Breaking open the lizard egg proteome

About 340 million years ago, a diminutive vertebrate did something unprecedented: she laid her eggs on dry land. Today, not having to rely on the water to produce offspring may not seem like such a big deal – mammals carry their embryos to term and birds and other reptiles lay their eggs on land –...

About 340 million years ago, a diminutive vertebrate did something unprecedented: she laid her eggs on dry land. Today, not having to rely on the water to produce offspring may not seem like such a big deal – mammals carry their embryos to term and birds and other reptiles lay their eggs on land – but before organisms evolved the amniote egg, four-legged life was water-bound. Laying eggs on terra firma has allowed reptiles and mammals to thrive in new environments across the world.

The anole lizard is a descendent of that ancient amniote ancestor (and so are we). Like birds and other reptiles, anoles hatch from a clutch of eggs. Researchers have long been curious to find out just which gene products (i.e., proteins) are present in these eggs to better understand amniote development. In a grown organism, you can figure out which genes are expressed by looking at RNA. (All cells contain the same DNA instructions, but which of these instructions are rewritten into RNA and therefore translated into protein depends on what kind of cell you are looking at and what conditions that cell is experiencing).

But reptile eggs are different. RNA is made elsewhere in the mother bird or lizard and the RNA or resulting proteins are transferred into the egg. To find out what is in the egg, Broad Institute vertebrate researchers asked for help from their colleagues in the Broad’s Proteomics Platform.

“We had a collaboration with Jake Jaffe in Proteomics and Thom Sanger and Jonathan Losos at Harvard who provided us with immature lizard eggs,” said Jessica Alföldi, co-first author of a recently published Nature paper on the sequence of the green anole lizard genome. “It was a learning experience because the lizard researchers knew very little about the proteomics aspect, and Jake had never looked at the proteins in an immature lizard egg before.”

Jake and his research associate, Sally Peach, started by consulting with an expert: Robin Andrews, a professor of biology at Virginia Tech who studies reptile ecology and evolution. “We spoke to Robin by phone before we ever laid eyes on an actual egg,” says Jake. “She told us we’d to have to have a candle and hold the egg up to it [to see the embryo], but that we would need to be careful because the egg would be under pressure. We didn’t know what that meant until we actually got the eggs.”

When the immature lizard eggs arrived, Jake and Sally began to understand what Robin had meant. The eggs were the shape and size of jellybeans, but had the consistency of gummy bears (the shells of the eggs had not yet developed). When he tried to carefully insert a needle into the egg, Jake felt as though he were pricking a water balloon. Jake and Sally held up each egg to the light to see the outline of the embryo and egg matrix (the reptile equivalent of the albumin or white part of a chicken egg) and were careful to only extract the latter.

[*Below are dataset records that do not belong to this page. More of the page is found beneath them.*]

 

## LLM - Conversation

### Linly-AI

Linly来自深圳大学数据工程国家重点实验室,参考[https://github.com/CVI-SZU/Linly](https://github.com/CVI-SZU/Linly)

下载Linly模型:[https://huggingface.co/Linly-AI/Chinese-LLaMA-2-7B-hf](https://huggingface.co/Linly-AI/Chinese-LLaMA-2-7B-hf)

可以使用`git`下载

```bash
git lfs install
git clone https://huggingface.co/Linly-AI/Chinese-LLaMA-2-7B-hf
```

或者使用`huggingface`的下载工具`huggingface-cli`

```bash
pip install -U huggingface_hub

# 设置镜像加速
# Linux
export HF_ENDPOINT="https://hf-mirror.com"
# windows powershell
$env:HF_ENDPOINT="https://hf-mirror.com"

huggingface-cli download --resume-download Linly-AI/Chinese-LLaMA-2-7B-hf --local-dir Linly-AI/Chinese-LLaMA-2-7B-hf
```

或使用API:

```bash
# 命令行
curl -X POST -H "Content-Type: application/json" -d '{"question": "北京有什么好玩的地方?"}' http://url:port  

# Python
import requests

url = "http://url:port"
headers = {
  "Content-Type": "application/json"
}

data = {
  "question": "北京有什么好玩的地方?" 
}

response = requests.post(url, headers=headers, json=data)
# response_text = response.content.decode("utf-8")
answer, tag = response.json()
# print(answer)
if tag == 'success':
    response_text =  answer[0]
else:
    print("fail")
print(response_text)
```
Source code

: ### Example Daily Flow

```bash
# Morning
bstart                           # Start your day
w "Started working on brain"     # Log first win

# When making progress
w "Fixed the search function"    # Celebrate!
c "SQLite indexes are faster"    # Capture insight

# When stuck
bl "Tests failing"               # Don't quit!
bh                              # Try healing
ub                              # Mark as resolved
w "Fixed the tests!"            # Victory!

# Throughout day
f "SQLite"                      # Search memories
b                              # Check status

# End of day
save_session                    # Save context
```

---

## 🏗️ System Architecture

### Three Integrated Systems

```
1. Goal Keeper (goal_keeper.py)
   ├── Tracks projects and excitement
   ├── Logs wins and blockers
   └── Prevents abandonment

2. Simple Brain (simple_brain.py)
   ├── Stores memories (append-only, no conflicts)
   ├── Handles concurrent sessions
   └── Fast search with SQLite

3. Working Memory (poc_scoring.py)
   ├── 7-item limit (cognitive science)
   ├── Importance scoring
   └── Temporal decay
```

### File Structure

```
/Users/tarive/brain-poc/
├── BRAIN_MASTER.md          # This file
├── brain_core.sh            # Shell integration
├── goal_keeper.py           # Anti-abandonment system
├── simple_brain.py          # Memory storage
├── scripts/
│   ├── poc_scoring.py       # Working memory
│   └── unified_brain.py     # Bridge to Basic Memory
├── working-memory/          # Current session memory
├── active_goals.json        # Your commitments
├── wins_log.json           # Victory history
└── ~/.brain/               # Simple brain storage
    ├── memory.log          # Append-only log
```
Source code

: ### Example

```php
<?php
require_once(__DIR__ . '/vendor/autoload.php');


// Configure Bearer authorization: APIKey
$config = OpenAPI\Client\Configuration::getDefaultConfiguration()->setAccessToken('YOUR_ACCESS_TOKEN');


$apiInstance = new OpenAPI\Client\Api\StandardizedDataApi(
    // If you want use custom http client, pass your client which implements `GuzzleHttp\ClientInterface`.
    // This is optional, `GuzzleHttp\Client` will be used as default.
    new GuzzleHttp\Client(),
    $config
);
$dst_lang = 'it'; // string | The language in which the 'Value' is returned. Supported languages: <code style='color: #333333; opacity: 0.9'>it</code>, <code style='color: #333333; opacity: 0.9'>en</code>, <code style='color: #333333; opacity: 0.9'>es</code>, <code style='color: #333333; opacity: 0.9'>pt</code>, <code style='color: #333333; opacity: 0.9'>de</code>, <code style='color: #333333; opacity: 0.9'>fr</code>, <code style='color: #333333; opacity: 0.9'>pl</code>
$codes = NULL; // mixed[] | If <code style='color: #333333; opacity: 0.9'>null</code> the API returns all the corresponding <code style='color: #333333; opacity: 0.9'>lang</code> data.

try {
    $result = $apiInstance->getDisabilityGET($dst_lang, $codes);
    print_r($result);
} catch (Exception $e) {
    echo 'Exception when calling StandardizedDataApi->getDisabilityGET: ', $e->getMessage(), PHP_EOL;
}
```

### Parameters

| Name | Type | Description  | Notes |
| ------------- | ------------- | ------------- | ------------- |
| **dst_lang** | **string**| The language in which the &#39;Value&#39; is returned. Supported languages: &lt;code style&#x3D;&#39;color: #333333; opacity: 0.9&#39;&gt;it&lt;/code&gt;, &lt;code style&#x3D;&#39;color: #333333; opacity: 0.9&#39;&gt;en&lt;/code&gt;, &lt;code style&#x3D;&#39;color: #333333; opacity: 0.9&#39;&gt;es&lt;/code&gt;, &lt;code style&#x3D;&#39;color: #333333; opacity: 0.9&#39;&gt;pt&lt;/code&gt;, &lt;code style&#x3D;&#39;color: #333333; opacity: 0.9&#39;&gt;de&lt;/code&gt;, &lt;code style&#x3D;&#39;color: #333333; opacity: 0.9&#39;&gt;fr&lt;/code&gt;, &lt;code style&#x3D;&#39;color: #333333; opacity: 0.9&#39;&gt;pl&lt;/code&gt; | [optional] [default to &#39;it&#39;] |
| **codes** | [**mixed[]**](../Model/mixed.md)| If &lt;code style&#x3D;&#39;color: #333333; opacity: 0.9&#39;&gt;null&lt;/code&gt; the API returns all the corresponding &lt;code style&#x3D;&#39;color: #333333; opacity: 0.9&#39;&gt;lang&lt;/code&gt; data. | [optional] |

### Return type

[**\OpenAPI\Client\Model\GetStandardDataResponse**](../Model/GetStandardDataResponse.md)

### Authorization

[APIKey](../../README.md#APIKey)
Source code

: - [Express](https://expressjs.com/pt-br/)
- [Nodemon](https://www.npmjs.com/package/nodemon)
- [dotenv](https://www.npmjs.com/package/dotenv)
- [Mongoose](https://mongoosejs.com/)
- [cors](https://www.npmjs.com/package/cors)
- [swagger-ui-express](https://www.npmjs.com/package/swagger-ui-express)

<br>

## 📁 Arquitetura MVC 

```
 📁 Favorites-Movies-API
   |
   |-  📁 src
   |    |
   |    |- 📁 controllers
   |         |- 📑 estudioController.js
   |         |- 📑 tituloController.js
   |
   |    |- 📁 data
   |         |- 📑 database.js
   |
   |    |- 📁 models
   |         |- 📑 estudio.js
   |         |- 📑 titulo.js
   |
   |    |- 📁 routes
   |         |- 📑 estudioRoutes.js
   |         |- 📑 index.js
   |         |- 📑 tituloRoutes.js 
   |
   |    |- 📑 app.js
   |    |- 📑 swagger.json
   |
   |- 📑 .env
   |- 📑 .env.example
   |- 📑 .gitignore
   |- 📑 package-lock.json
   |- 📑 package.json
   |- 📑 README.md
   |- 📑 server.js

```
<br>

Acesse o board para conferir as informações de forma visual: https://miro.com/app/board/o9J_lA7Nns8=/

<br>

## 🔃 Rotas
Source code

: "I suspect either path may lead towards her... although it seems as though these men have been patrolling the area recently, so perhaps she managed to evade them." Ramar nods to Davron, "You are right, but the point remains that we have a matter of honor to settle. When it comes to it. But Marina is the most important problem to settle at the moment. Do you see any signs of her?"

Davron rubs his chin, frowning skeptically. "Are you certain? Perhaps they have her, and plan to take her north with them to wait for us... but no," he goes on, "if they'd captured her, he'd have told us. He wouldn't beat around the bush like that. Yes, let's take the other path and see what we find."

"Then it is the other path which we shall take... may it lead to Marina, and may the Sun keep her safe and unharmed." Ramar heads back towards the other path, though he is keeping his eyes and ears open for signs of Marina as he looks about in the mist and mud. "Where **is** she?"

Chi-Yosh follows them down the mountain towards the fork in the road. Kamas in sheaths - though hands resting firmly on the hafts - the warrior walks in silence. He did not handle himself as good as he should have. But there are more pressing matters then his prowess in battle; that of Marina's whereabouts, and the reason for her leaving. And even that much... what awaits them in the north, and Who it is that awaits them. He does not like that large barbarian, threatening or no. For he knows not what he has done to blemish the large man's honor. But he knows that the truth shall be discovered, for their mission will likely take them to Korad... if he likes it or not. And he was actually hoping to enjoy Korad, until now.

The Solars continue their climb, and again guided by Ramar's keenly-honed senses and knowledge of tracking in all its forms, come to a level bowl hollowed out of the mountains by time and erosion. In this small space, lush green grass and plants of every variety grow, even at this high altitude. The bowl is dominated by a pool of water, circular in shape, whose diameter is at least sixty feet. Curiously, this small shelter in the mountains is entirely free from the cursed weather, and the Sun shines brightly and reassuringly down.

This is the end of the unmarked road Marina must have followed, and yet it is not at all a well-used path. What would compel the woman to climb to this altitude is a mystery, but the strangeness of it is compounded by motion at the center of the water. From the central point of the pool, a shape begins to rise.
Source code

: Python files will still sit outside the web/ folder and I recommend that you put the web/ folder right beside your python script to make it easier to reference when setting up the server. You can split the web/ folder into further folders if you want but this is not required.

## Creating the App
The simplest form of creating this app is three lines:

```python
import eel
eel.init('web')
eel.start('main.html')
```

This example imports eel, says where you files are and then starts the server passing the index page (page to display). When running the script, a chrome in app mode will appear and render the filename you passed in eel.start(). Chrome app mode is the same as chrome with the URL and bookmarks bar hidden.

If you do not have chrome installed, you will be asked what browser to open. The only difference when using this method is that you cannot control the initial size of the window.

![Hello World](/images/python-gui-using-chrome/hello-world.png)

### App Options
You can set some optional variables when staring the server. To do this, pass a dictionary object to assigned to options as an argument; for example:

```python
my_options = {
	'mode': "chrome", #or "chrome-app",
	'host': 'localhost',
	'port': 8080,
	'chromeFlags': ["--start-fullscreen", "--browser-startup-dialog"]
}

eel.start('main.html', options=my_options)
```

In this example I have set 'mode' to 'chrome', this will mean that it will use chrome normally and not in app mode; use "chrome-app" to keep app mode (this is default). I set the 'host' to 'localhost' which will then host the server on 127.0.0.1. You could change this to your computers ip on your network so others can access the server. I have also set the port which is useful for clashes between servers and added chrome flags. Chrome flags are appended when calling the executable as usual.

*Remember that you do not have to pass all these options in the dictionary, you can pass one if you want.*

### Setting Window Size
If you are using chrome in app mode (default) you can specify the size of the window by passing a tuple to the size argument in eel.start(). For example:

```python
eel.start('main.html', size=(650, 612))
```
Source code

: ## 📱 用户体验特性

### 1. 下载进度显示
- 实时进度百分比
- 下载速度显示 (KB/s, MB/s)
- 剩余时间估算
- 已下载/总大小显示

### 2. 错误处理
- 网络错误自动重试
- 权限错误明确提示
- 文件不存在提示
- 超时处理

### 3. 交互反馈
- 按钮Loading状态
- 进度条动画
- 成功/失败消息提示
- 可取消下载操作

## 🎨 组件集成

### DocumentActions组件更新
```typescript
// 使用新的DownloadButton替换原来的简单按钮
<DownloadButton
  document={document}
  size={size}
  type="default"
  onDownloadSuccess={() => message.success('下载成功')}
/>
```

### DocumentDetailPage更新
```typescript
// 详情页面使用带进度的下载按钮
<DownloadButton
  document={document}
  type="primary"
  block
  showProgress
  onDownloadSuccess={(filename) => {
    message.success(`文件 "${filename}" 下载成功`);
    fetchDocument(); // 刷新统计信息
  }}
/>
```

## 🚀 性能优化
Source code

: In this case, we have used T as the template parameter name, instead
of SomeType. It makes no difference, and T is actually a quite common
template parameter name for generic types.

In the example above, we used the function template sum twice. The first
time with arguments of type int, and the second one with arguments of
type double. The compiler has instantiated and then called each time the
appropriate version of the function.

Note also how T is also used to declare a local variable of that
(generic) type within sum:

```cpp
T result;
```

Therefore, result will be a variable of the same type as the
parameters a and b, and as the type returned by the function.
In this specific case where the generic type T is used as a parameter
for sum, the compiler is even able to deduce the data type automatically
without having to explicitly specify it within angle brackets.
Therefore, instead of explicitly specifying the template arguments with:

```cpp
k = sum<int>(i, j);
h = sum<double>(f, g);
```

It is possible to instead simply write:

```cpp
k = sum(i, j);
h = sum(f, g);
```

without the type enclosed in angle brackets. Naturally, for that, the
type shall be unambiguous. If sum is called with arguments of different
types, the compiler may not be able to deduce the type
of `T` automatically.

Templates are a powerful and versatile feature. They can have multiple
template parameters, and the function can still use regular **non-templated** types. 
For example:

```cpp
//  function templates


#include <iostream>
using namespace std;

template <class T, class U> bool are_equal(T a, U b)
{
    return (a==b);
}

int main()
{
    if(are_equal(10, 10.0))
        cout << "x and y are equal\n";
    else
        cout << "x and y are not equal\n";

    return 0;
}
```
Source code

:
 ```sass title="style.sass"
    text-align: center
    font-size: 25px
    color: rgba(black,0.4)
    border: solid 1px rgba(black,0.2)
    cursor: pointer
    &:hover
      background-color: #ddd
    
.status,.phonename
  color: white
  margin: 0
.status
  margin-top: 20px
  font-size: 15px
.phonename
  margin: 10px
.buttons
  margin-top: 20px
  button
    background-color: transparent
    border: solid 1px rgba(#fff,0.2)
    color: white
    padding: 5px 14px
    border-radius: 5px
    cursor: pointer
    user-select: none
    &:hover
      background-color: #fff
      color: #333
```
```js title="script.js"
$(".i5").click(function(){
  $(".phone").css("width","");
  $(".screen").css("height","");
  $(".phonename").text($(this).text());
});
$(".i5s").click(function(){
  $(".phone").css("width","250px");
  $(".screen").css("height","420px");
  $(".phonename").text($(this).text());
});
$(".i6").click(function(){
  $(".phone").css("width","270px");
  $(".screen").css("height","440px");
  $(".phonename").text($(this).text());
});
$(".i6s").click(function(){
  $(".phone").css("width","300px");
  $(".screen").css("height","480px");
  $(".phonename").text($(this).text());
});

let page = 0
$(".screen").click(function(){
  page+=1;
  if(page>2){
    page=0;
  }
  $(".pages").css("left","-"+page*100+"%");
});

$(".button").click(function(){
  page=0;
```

“It was immediately fun, just from the harvesting of the sample,” Jake says. “Usually, someone hands us a tube filled with cells or maybe a blood sample or a piece of tissue, but this was an adventure in and of itself.”

With samples in hand, Jake and Sally set to work. The Broad’s Proteomics Platform uses mass spectrometry, which measures the masses of various proteins in a sample. Jake and Sally began with a list of about 20 proteins that the lizard researchers were particularly interested in and used mass spectrometry to search for them. After that, things became more challenging. Most proteomic techniques rely on using a sequenced genome as a starting point, but the lizard’s genome was still in its draft form. This didn’t deter Jake and Sally. They used the preliminary sequence and a technique known as proteogenomic mapping to predict proteins and even correct mistakes in the draft genome.

In one instance, Jake and Sally kept detecting a protein of greater molecular weight than the initial genome information predicted. Using proteogenomic mapping, Jake’s team could trace protein fragments called peptides back to the genome. They quickly saw that one gene had mistakenly been divided up into smaller genes.

“We were able to use the peptides to connect the dots between this gene and that gene and show that in fact, it was all one gene,” says Jake. “And once we did that, the molecular weight made sense all of a sudden.”

The Proteomics team shared their results with Jessica and her colleagues who analyzed the new information about egg-protein genes. They found that overall, egg proteins have evolved significantly faster than other proteins in the genome. This may be key to the evolution of the amniotic egg, and amniotic life as we know it.